DATA PROTECTION AT EUROPEAN AND NATIONAL LEVEL
By Mugurel Olariu, RPD protectie date
The two bodies specialized in the field of personal data protection, at European level – EDPB and at national level – ANSPDCP, carried out in September and August a.c., current activities, among which we mention:
At European level, the EDPB held two online plenary meetings on 14 and 24 September, finalized with the following documents:
✔ September 14, 2021:
■ The Minutes for sittings 51, 52 and 53 and the draft agenda for sitting 54 were adopted respectively.
■ Discussions regarding the Guidelines on the interaction between art. 3 and Chapter V of the RGPD
■ Two mandate requests related to the Declaration on digital and data strategy and, respectively, Exchange of experts in mobile applications.
✔ September 24, 2021:
■ The draft agenda for meeting 55 was adopted
■ Opinion on the decision of South Korea to adapt under the GDPR
■ Request for a mandate for a Working Group on Cooperation on NYOB complaints on the issue of cookies and dark patterns
The National Authority for the Supervision of Personal Data Processing, in August this year, presented the activities carried out, as follows:
✔ 6 August 2021, published the Annual Activity Report for 2020, which:
■ contains a summary of the Authority’s activity, being structured in accordance with the main competencies, in the following chapters: Chapter I – Overview, Chapter II – Regulatory, endorsement, consultation and public information activity, Chapter III – Monitoring and control activity, Chapter IV – Activities in the field of international relations and Chapter V – Economic management of the Authority.

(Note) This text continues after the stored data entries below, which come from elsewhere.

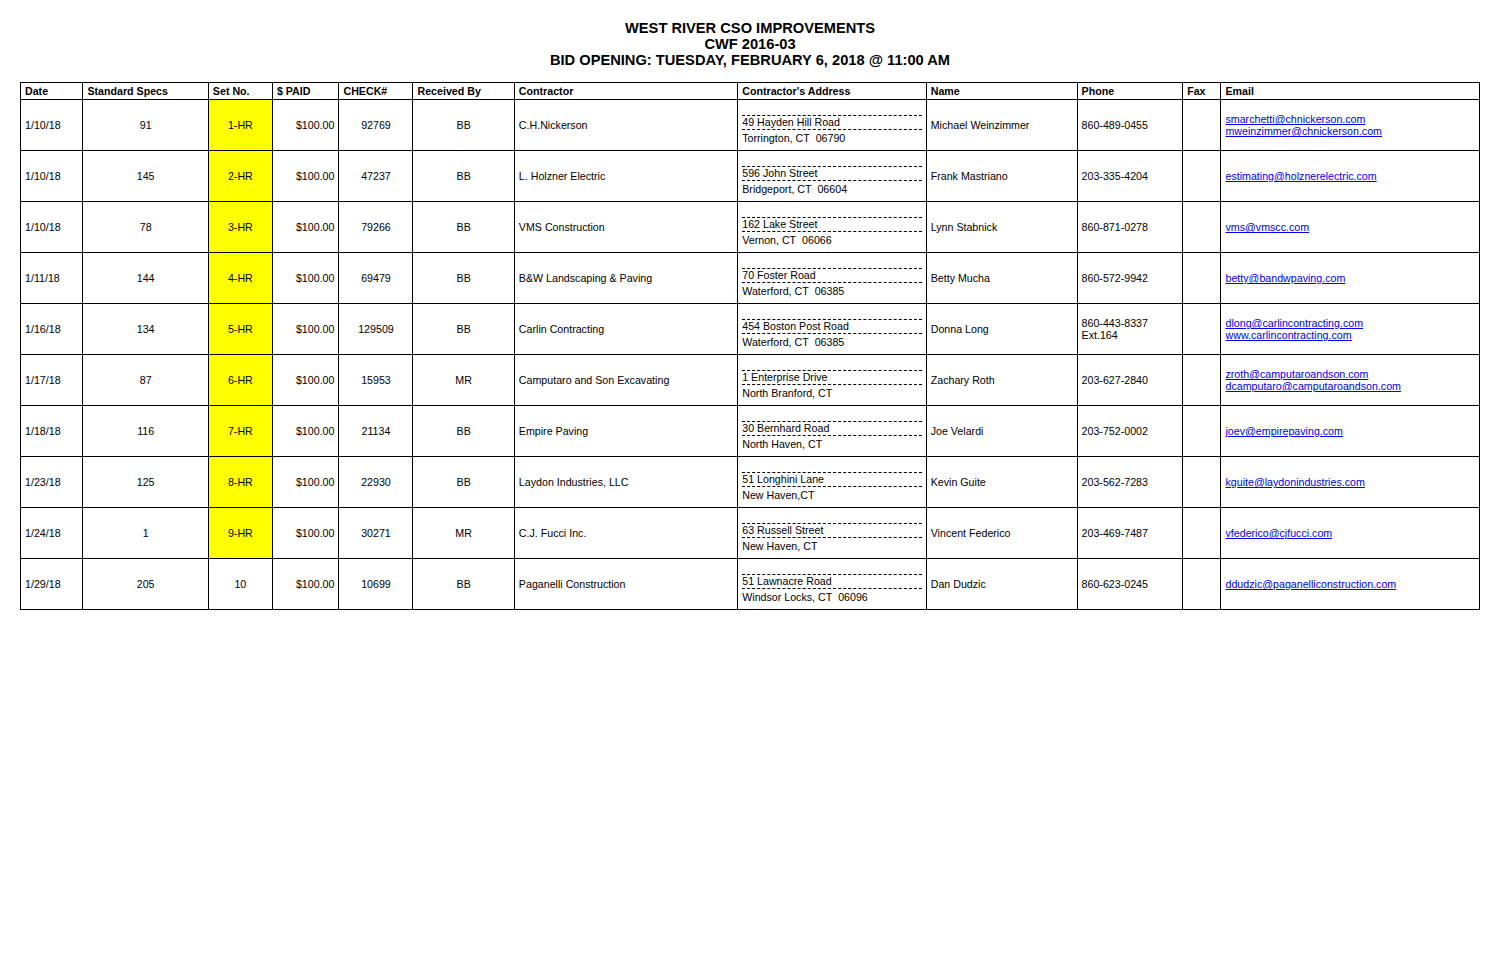WEST RIVER CSO IMPROVEMENTS
CWF 2016-03
BID OPENING: TUESDAY, FEBRUARY 6, 2018 @ 11:00 AM
| Date | Standard Specs | Set No. | $ PAID | CHECK# | Received By | Contractor | Contractor's Address | Name | Phone | Fax | Email |
| --- | --- | --- | --- | --- | --- | --- | --- | --- | --- | --- | --- |
| 1/10/18 | 91 | 1-HR | $100.00 | 92769 | BB | C.H.Nickerson | 49 Hayden Hill Road Torrington, CT 06790 | Michael Weinzimmer | 860-489-0455 | | smarchetti@chnickerson.com mweinzimmer@chnickerson.com |
| 1/10/18 | 145 | 2-HR | $100.00 | 47237 | BB | L. Holzner Electric | 596 John Street Bridgeport, CT 06604 | Frank Mastriano | 203-335-4204 | | estimating@holznerelectric.com |
| 1/10/18 | 78 | 3-HR | $100.00 | 79266 | BB | VMS Construction | 162 Lake Street Vernon, CT 06066 | Lynn Stabnick | 860-871-0278 | | vms@vmscc.com |
| 1/11/18 | 144 | 4-HR | $100.00 | 69479 | BB | B&W Landscaping & Paving | 70 Foster Road Waterford, CT 06385 | Betty Mucha | 860-572-9942 | | betty@bandwpaving.com |
| 1/16/18 | 134 | 5-HR | $100.00 | 129509 | BB | Carlin Contracting | 454 Boston Post Road Waterford, CT 06385 | Donna Long | 860-443-8337 Ext.164 | | dlong@carlincontracting.com www.carlincontracting.com |
| 1/17/18 | 87 | 6-HR | $100.00 | 15953 | MR | Camputaro and Son Excavating | 1 Enterprise Drive North Branford, CT | Zachary Roth | 203-627-2840 | | zroth@camputaroandson.com dcamputaro@camputaroandson.com |
| 1/18/18 | 116 | 7-HR | $100.00 | 21134 | BB | Empire Paving | 30 Bernhard Road North Haven, CT | Joe Velardi | 203-752-0002 | | joev@empirepaving.com |
| 1/23/18 | 125 | 8-HR | $100.00 | 22930 | BB | Laydon Industries, LLC | 51 Longhini Lane New Haven,CT | Kevin Guite | 203-562-7283 | | kguite@laydonindustries.com |
| 1/24/18 | 1 | 9-HR | $100.00 | 30271 | MR | C.J. Fucci Inc. | 63 Russell Street New Haven, CT | Vincent Federico | 203-469-7487 | | vfederico@cjfucci.com |
| 1/29/18 | 205 | 10 | $100.00 | 10699 | BB | Paganelli Construction | 51 Lawnacre Road Windsor Locks, CT 06096 | Dan Dudzic | 860-623-0245 | | ddudzic@paganelliconstruction.com |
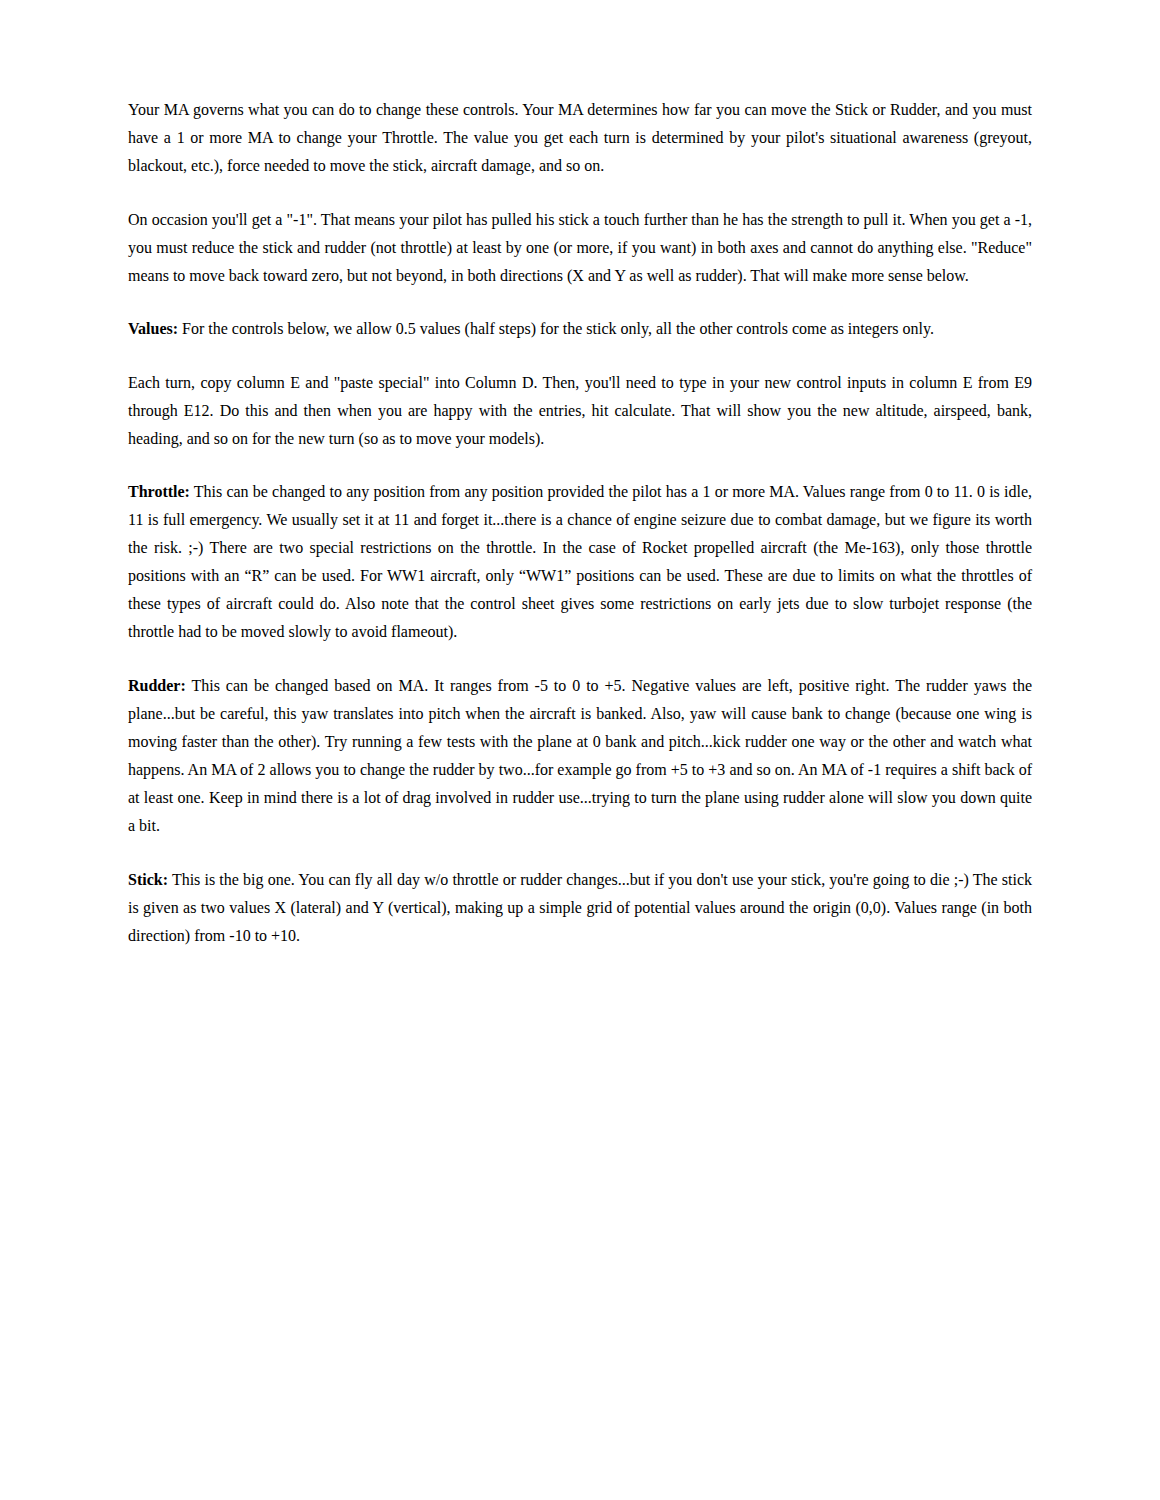Your MA governs what you can do to change these controls. Your MA determines how far you can move the Stick or Rudder, and you must have a 1 or more MA to change your Throttle. The value you get each turn is determined by your pilot's situational awareness (greyout, blackout, etc.), force needed to move the stick, aircraft damage, and so on.
On occasion you'll get a "-1". That means your pilot has pulled his stick a touch further than he has the strength to pull it. When you get a -1, you must reduce the stick and rudder (not throttle) at least by one (or more, if you want) in both axes and cannot do anything else. "Reduce" means to move back toward zero, but not beyond, in both directions (X and Y as well as rudder). That will make more sense below.
Values: For the controls below, we allow 0.5 values (half steps) for the stick only, all the other controls come as integers only.
Each turn, copy column E and "paste special" into Column D. Then, you'll need to type in your new control inputs in column E from E9 through E12. Do this and then when you are happy with the entries, hit calculate. That will show you the new altitude, airspeed, bank, heading, and so on for the new turn (so as to move your models).
Throttle: This can be changed to any position from any position provided the pilot has a 1 or more MA. Values range from 0 to 11. 0 is idle, 11 is full emergency. We usually set it at 11 and forget it...there is a chance of engine seizure due to combat damage, but we figure its worth the risk. ;-) There are two special restrictions on the throttle. In the case of Rocket propelled aircraft (the Me-163), only those throttle positions with an “R” can be used. For WW1 aircraft, only “WW1” positions can be used. These are due to limits on what the throttles of these types of aircraft could do. Also note that the control sheet gives some restrictions on early jets due to slow turbojet response (the throttle had to be moved slowly to avoid flameout).
Rudder: This can be changed based on MA. It ranges from -5 to 0 to +5. Negative values are left, positive right. The rudder yaws the plane...but be careful, this yaw translates into pitch when the aircraft is banked. Also, yaw will cause bank to change (because one wing is moving faster than the other). Try running a few tests with the plane at 0 bank and pitch...kick rudder one way or the other and watch what happens. An MA of 2 allows you to change the rudder by two...for example go from +5 to +3 and so on. An MA of -1 requires a shift back of at least one. Keep in mind there is a lot of drag involved in rudder use...trying to turn the plane using rudder alone will slow you down quite a bit.
Stick: This is the big one. You can fly all day w/o throttle or rudder changes...but if you don't use your stick, you're going to die ;-) The stick is given as two values X (lateral) and Y (vertical), making up a simple grid of potential values around the origin (0,0). Values range (in both direction) from -10 to +10.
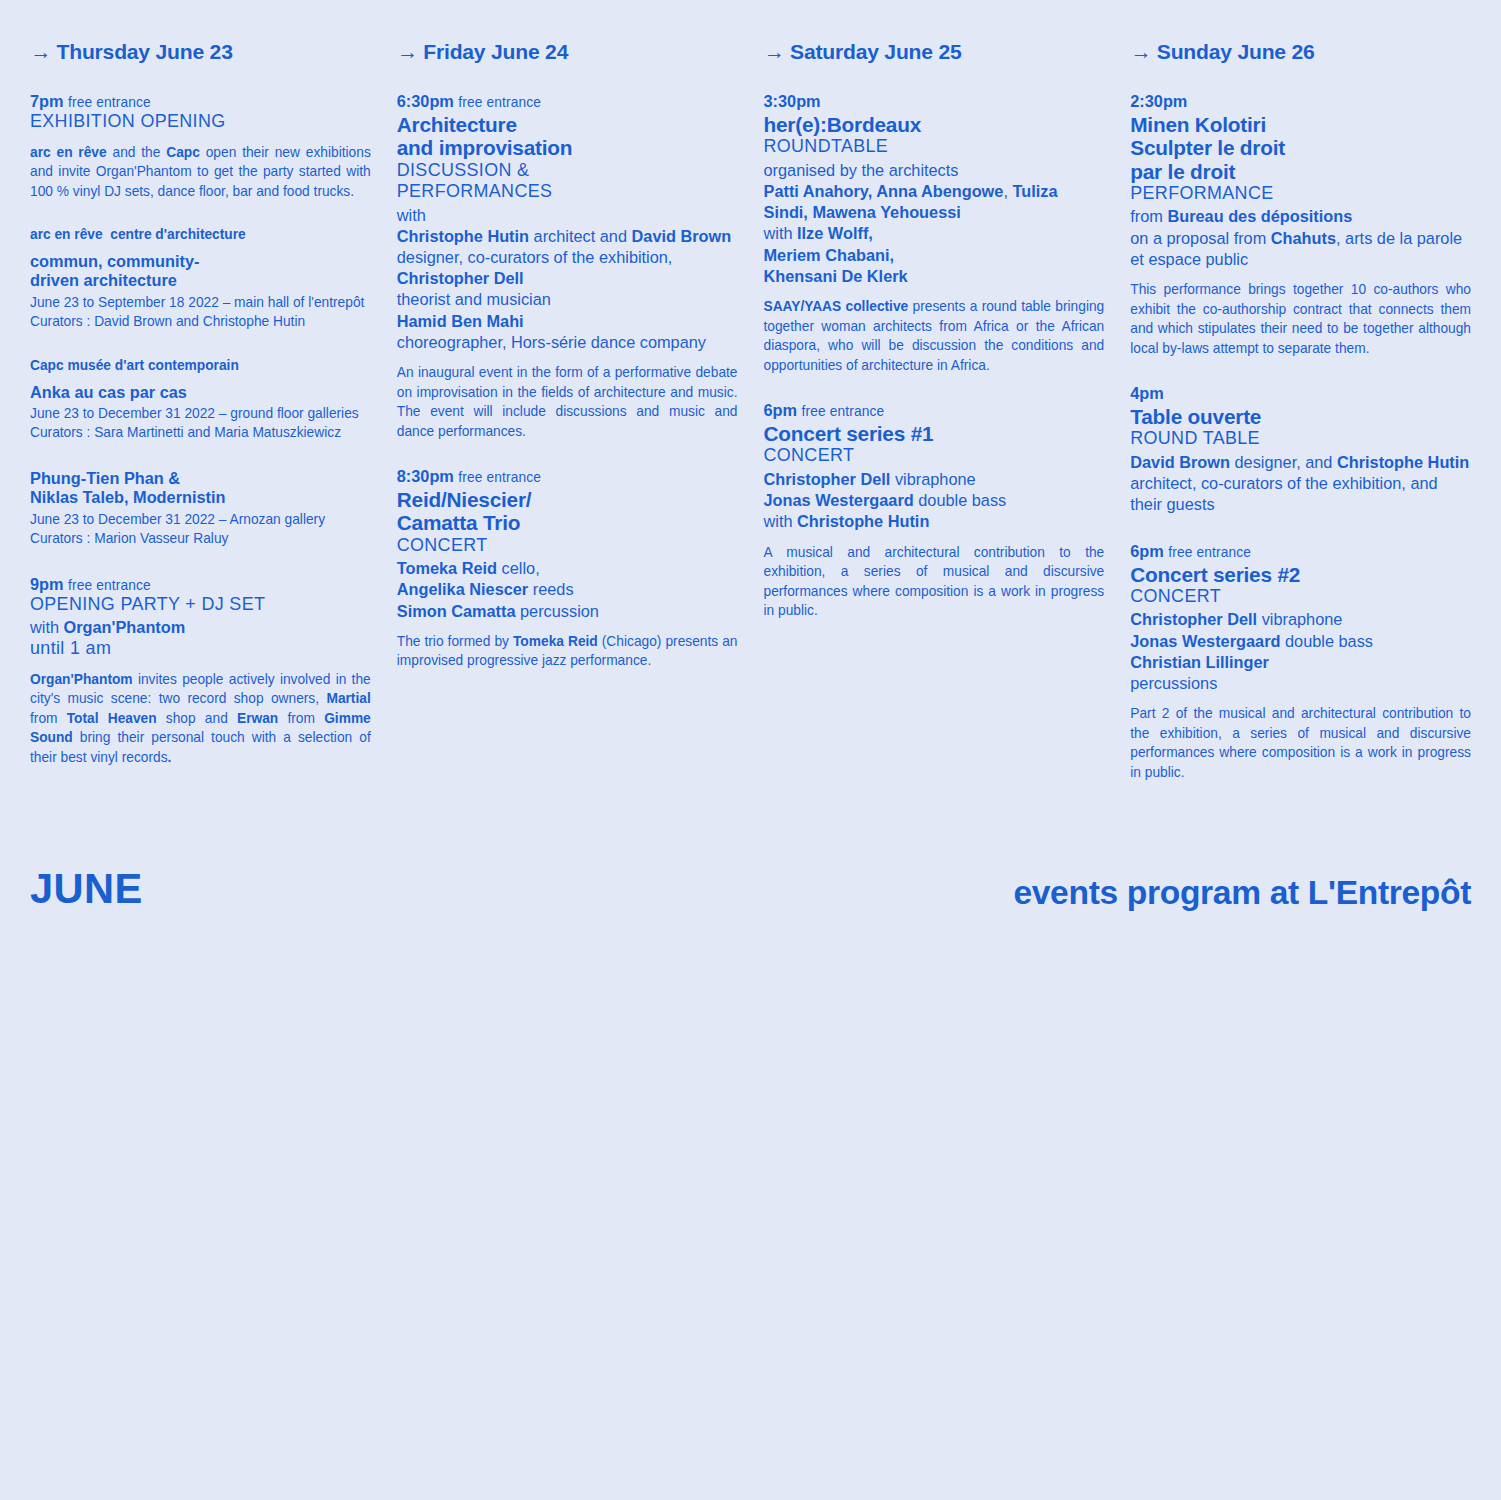→ Thursday June 23
7pm free entrance
EXHIBITION OPENING
arc en rêve and the Capc open their new exhibitions and invite Organ'Phantom to get the party started with 100 % vinyl DJ sets, dance floor, bar and food trucks.
arc en rêve centre d'architecture
commun, community-
driven architecture
June 23 to September 18 2022 – main hall of l'entrepôt
Curators : David Brown and Christophe Hutin
Capc musée d'art contemporain
Anka au cas par cas
June 23 to December 31 2022 – ground floor galleries
Curators : Sara Martinetti and Maria Matuszkiewicz
Phung-Tien Phan &
Niklas Taleb, Modernistin
June 23 to December 31 2022 – Arnozan gallery
Curators : Marion Vasseur Raluy
9pm free entrance
OPENING PARTY + DJ SET
with Organ'Phantom
until 1 am
Organ'Phantom invites people actively involved in the city's music scene: two record shop owners, Martial from Total Heaven shop and Erwan from Gimme Sound bring their personal touch with a selection of their best vinyl records.
→ Friday June 24
6:30pm free entrance
Architecture
and improvisation
DISCUSSION &
PERFORMANCES
with
Christophe Hutin architect and David Brown designer, co-curators of the exhibition,
Christopher Dell
theorist and musician
Hamid Ben Mahi
choreographer, Hors-série dance company
An inaugural event in the form of a performative debate on improvisation in the fields of architecture and music. The event will include discussions and music and dance performances.
8:30pm free entrance
Reid/Niescier/
Camatta Trio
CONCERT
Tomeka Reid cello,
Angelika Niescer reeds
Simon Camatta percussion
The trio formed by Tomeka Reid (Chicago) presents an improvised progressive jazz performance.
→ Saturday June 25
3:30pm
her(e):Bordeaux
ROUNDTABLE
organised by the architects
Patti Anahory, Anna Abengowe, Tuliza Sindi, Mawena Yehouessi
with Ilze Wolff,
Meriem Chabani,
Khensani De Klerk
SAAY/YAAS collective presents a round table bringing together woman architects from Africa or the African diaspora, who will be discussion the conditions and opportunities of architecture in Africa.
6pm free entrance
Concert series #1
CONCERT
Christopher Dell vibraphone
Jonas Westergaard double bass
with Christophe Hutin
A musical and architectural contribution to the exhibition, a series of musical and discursive performances where composition is a work in progress in public.
→ Sunday June 26
2:30pm
Minen Kolotiri
Sculpter le droit
par le droit
PERFORMANCE
from Bureau des dépositions
on a proposal from Chahuts, arts de la parole et espace public
This performance brings together 10 co-authors who exhibit the co-authorship contract that connects them and which stipulates their need to be together although local by-laws attempt to separate them.
4pm
Table ouverte
ROUND TABLE
David Brown designer, and Christophe Hutin architect, co-curators of the exhibition, and their guests
6pm free entrance
Concert series #2
CONCERT
Christopher Dell vibraphone
Jonas Westergaard double bass
Christian Lillinger
percussions
Part 2 of the musical and architectural contribution to the exhibition, a series of musical and discursive performances where composition is a work in progress in public.
JUNE
events program at L'Entrepôt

■ contains statistical benchmarks highlighted in each chapter, including graphs compared to previous years, such as: the number of investigations carried out in total or differentiated (ex officio or on the basis of complaints), the number of complaints and notifications received, the number of corrective measures applied (including fines), number of views issued, number of pending litigation, number of press releases, number of corporate / IMI rules.
■ also contains case files / cases related to the investigation activity, as well as the most relevant points of view issued, which reflect the complexity of the activity carried out, by reference to the attributions of this institution.
■ for a more detailed analysis, we specify that it is publicly available on the ANSPDCP website in the section “General information / Information of public interest / Annual reports”
✔ August 24, 2021:
■ finalized in August 2021 an investigation at the operator Actamedica SRL and found a violation of the provisions of art. 12 para. (3), art. 15 para. (1), art. 28 para. (1), art. 32 and art. 33 of the General Data Protection Regulation.
■ As such, the operator Actamedica SRL was sanctioned for minor offenses:
◆ with a fine in the amount of 9836.6 lei (equivalent to 2,000 EURO), for violating art. 28 para. (1) and art. 32 of the General Regulation on Data Protection;
◆ with a fine in the amount of 4918.3 lei (equivalent to 1,000 EURO) for violating art. 33 of the General Regulation on Data Protection;
◆ with warning, for violating the provisions of art. 12 para. (3) and art. 15 para. (1) of the General Data Protection Regulation.
✔ August 25, 2021:
■ finalized in July of this year an investigation at the A-Car Vaslui Roadside Assistance Association, an operator under the provisions of art. 2 para. (1) lit. a) of Law no. 190/2018.
■ The investigation was started as a result of a notification regarding the fact that the A-Car Vaslui Roadside Assistance Association processes personal data of minors (image), through the website www.a-carvaslui.ro.
■ The A-Car Vaslui Roadside Assistance Association did not carry out the measures provided in the remediation plan communicated by the National Supervisory Authority, thus violating the provisions of art. 58 para. (1) lit. a) and letter e) of Regulation (EU) 2016/679.
◆ As such, pursuant to art. 14 para. (1) of Law no. 190/2018, the operator was sanctioned with a fine in the amount of 10,000 lei, for the deed provided by art. 14 para. (5) lit. e) of Law no. 190/2018, reported in art. 58 para. (1) lit. a) and letter e) of Regulation (EU) 2016/679.
✔ August 27, 2021, posted a press release summarizing the document, prepared as the EDPB Study, “Overview of the resources made available to data protection authorities by Member States and on enforcement actions by data protection authorities of data”. We specify that it was the subject of our article from September a.c. – DATA PROTECTION RESOURCE STATISTICS.